5.7    Anders dan verweerder is het hof van oordeel dat een onderhandelingsstrategie uit meer bestaat dan alleen loven en bieden in (concrete) schikkingsonderhandelingen. Daarbij speelt ook een rol wanneer wel of niet aansprakelijkheid (geheel of gedeeltelijk) wordt erkend, hoe een procedure wordt ingestoken en welke (schikkings- ) uitgangspunten worden gehanteerd ter voorbereiding van een zitting. Naast een bestaande gedragscode zoals de GOMA blijft ruimte bestaan om een (intern) beleid en strategie te voeren. Verweerder was van dat beleid op de hoogte en daarmee staat naar het oordeel van het hof vast dat verweerder over vertrouwelijke informatie van klaagster beschikte. Nu niet aan een van de voorwaarden uit gedragsregel 7 lid 5 oud/15 lid 3 nieuw is voldaan stond het verweerder niet vrij om tegen zijn (voormalige) cliënte op te treden. De beslissing van de raad dient op grond van het voorgaande te worden bekrachtigd.

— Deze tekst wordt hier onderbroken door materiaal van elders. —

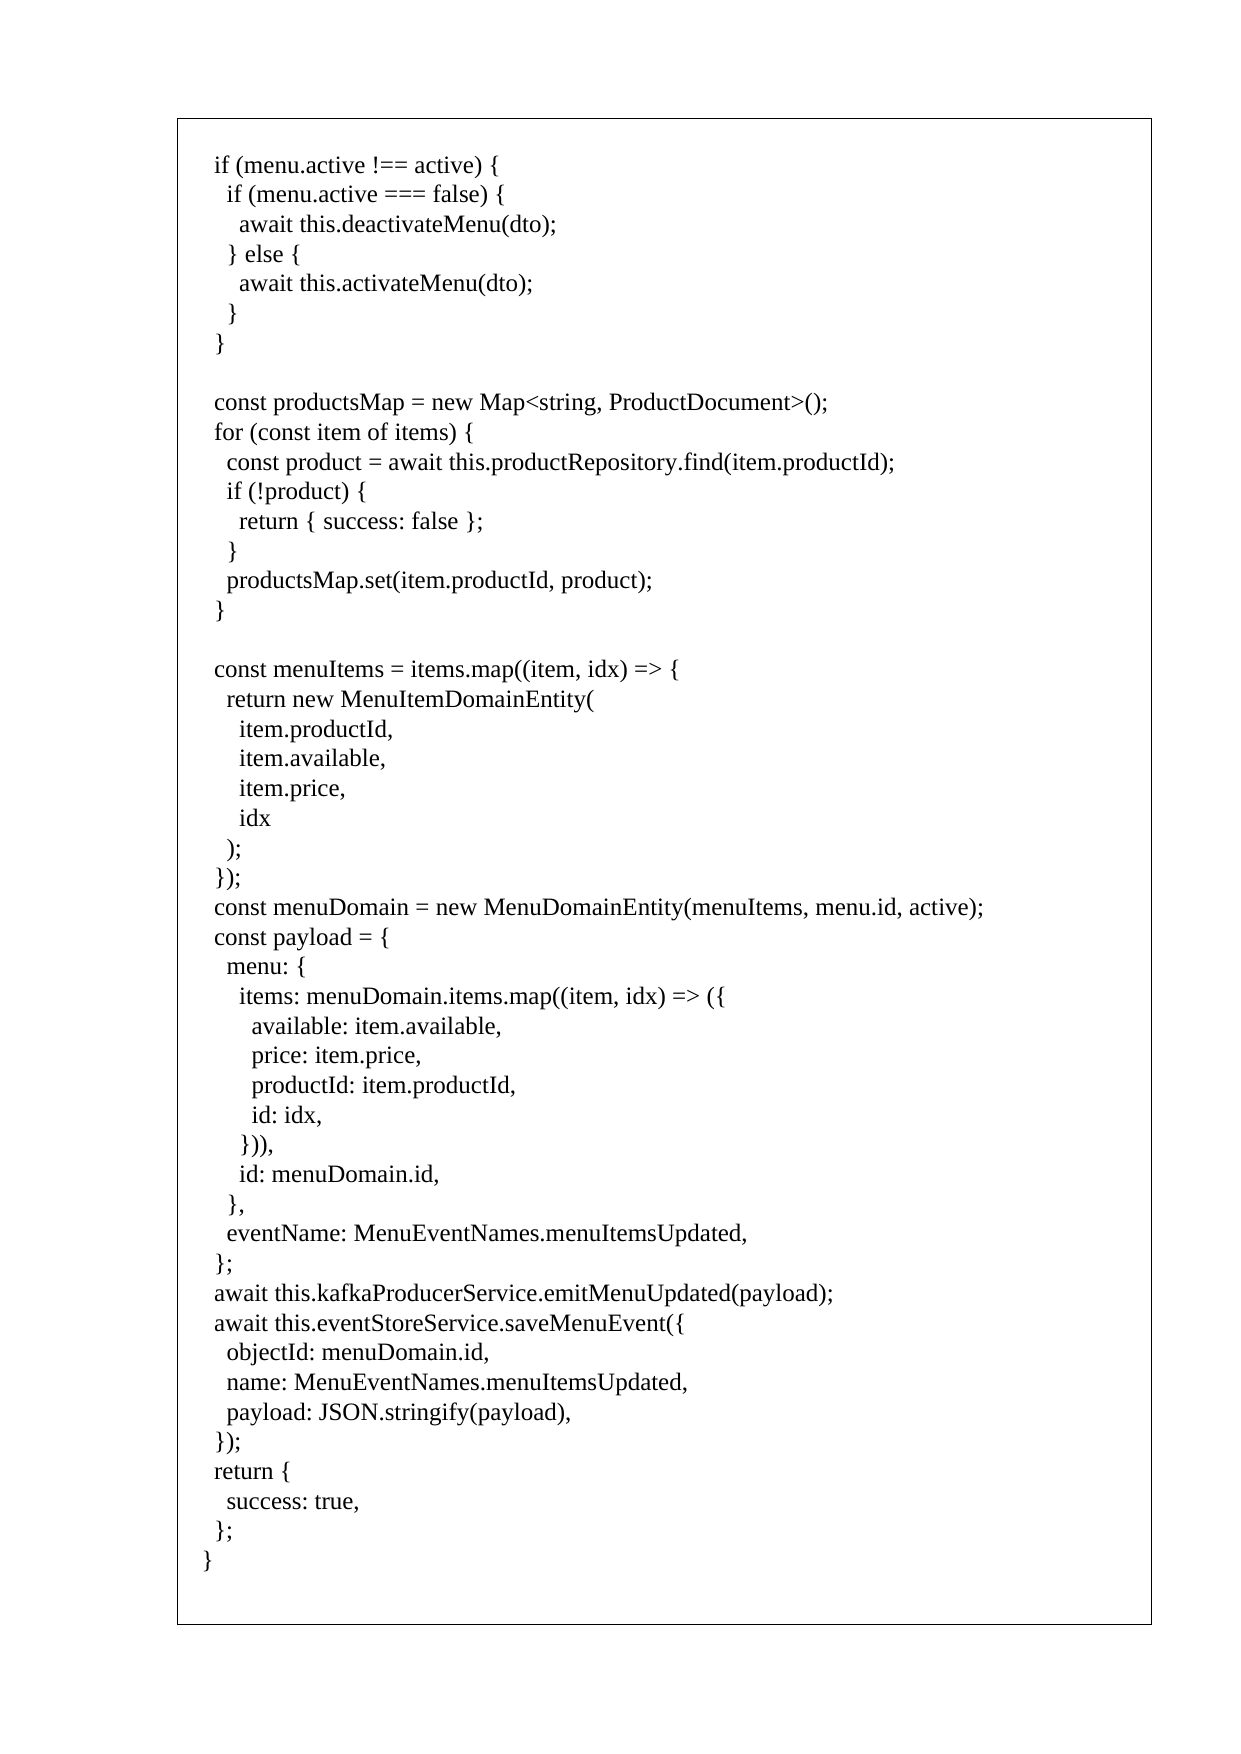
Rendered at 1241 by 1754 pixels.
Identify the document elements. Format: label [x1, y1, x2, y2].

table_header [178, 119, 1151, 1624]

5.8    Omdat het hof de beslissing van de raad waarbij een maatregel  is opgelegd bekrachtigt, zal het hof verweerder op grond van artikel 48ac, eerste lid, Advocatenwet veroordelen in de volgende proceskosten in hoger beroep:

a) € 50 reiskosten aan klaagster;

b) € 750 kosten van de Nederlandse Orde van Advocaten;

c) € 750 kosten van de Staat.

5.5    Verweerder moet op grond van artikel 48ac, vierde lid Advocatenwet het bedrag van € 50 reiskosten binnen vier weken  na deze uitspraak betalen aan klaagster. Klaagster moet daarvoor tijdig haar rekeningnummer schriftelijk doorgeven aan verweerder.

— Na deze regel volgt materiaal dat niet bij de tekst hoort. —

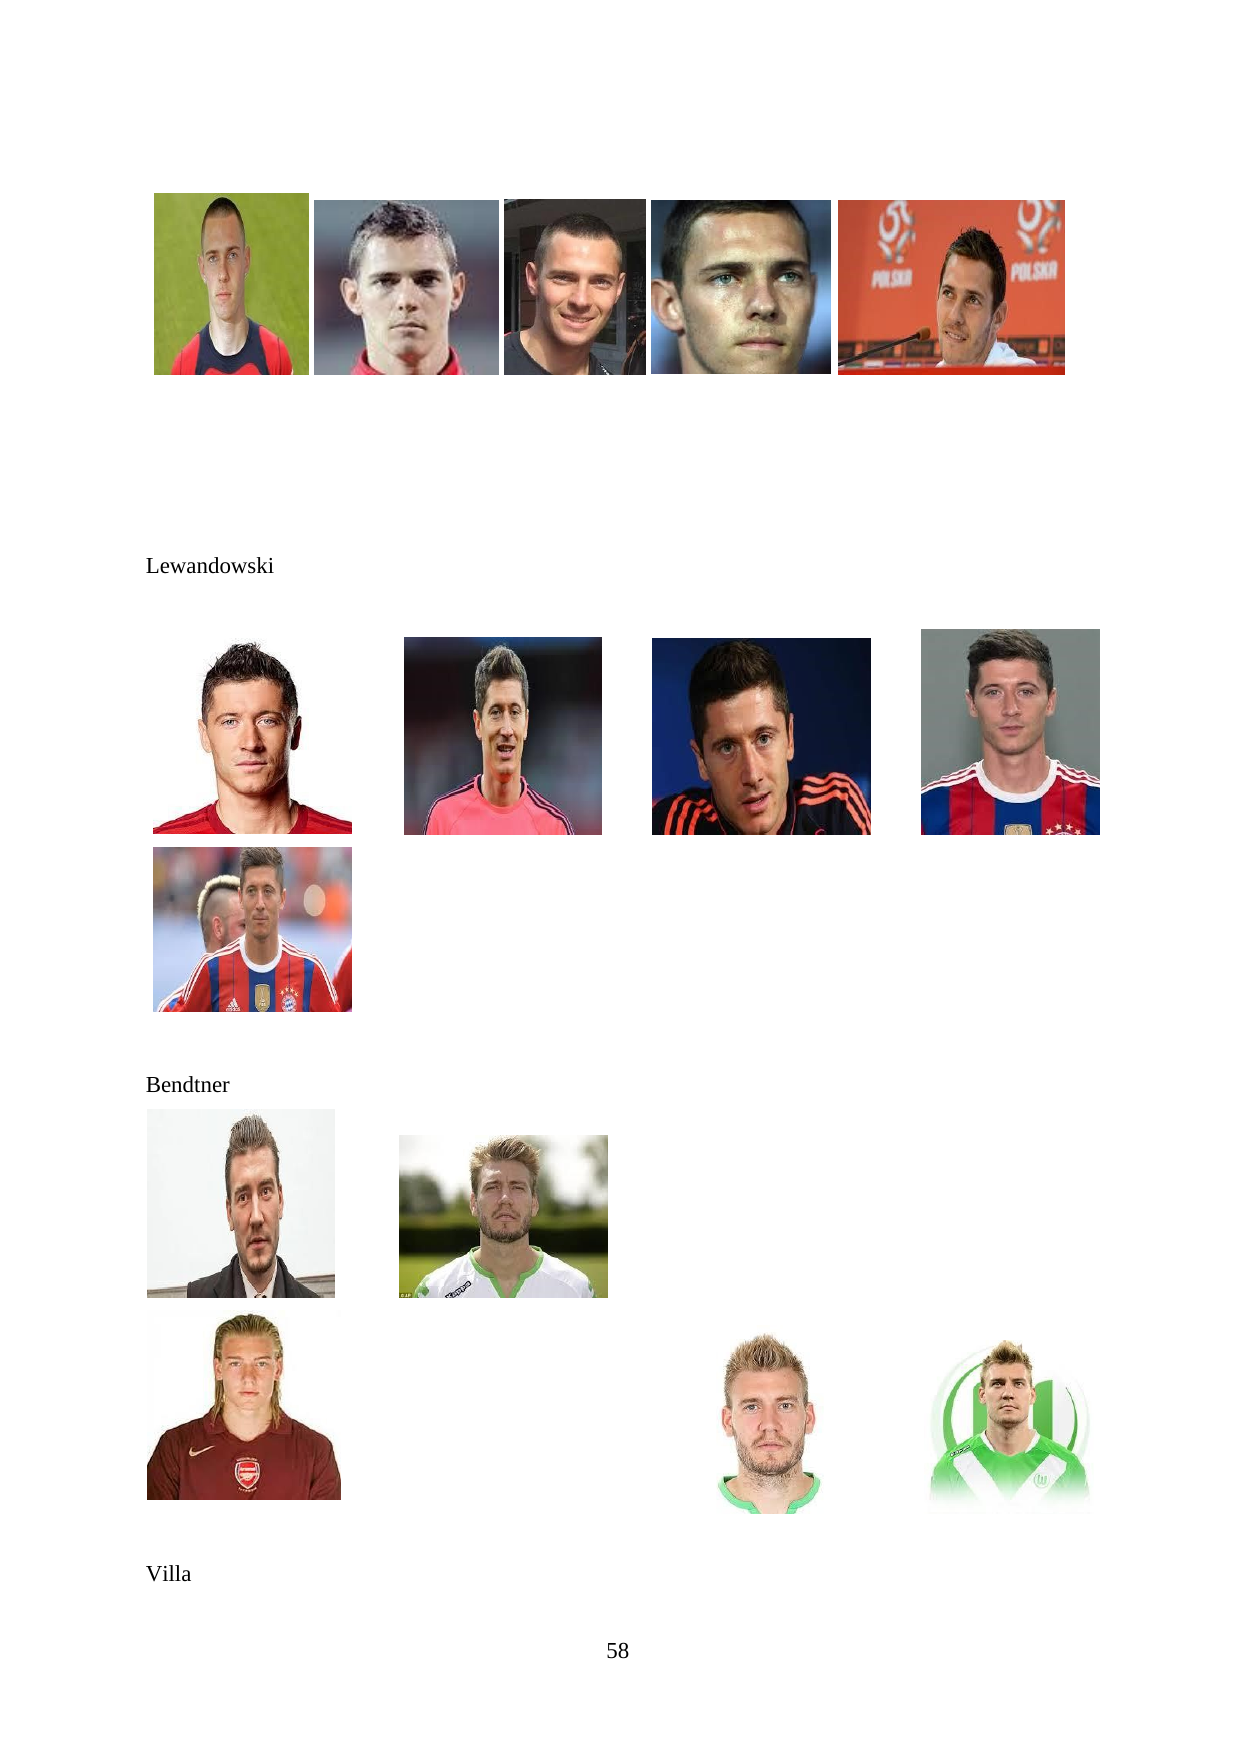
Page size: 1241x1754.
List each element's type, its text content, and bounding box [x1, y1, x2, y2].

5.6    Verweerder moet op grond van artikel 48ac, vierde lid, Advocatenwet het bedrag van € 750 binnen vier weken na deze uitspraak overmaken naar rekeningnummer IBAN:NL85 INGB 0000 079000, BIC:INGBNL2A, t.n.v. Nederlandse Orde van Advocaten, Den Haag, onder vermelding van “kostenveroordeling hof van discipline” en het zaaknummer.

5.7     Verweerder moet op grond van artikel 48ac, vierde lid, Advocatenwet het bedrag van € 750 binnen vier weken na deze uitspraak overmaken naar rekeningnummer NL05 INGB 0705 003981, t.n.v. Ministerie van Justitie en Veiligheid, onder vermelding van “Tuchtrechtelijke kostenveroordeling advocatuur, DGRR” en het zaaknummer.

BESLISSING

Het Hof van Discipline:

-    bekrachtigt de uitspraak van de Raad van Discipline in het ressort ‘s-Hertogenbosch van 28 januari 2019 met nummer 18-679/DB/LI;

-    veroordeelt verweerder tot betaling van de reiskosten in hoger beroep van € 50 aan klaagster, op de manier en binnen de termijn zoals hiervóór bepaald;

-    veroordeelt verweerder tot betaling van de proceskosten in hoger beroep van € 750 aan de Nederlandse Orde van Advocaten, op de manier en binnen de termijn zoals hiervóór bepaald;

-    veroordeelt verweerder tot betaling van de proceskosten in hoger beroep van € 750 aan de Staat, op de manier en binnen de termijn zoals hiervóór bepaald.

Aldus gewezen door mr. J. Blokland, voorzitter, mrs. P.T. Gründemann, J.H. Brouwer, M.A. Wabeke en G.J.K. Elsen, leden, in tegenwoordigheid van mr. N.A.M. Sinjorgo, griffier, en in het openbaar uitgesproken op 19 augustus 2019.

griffier    voorzitter                           

De beslissing is verzonden op 19 augustus 2019.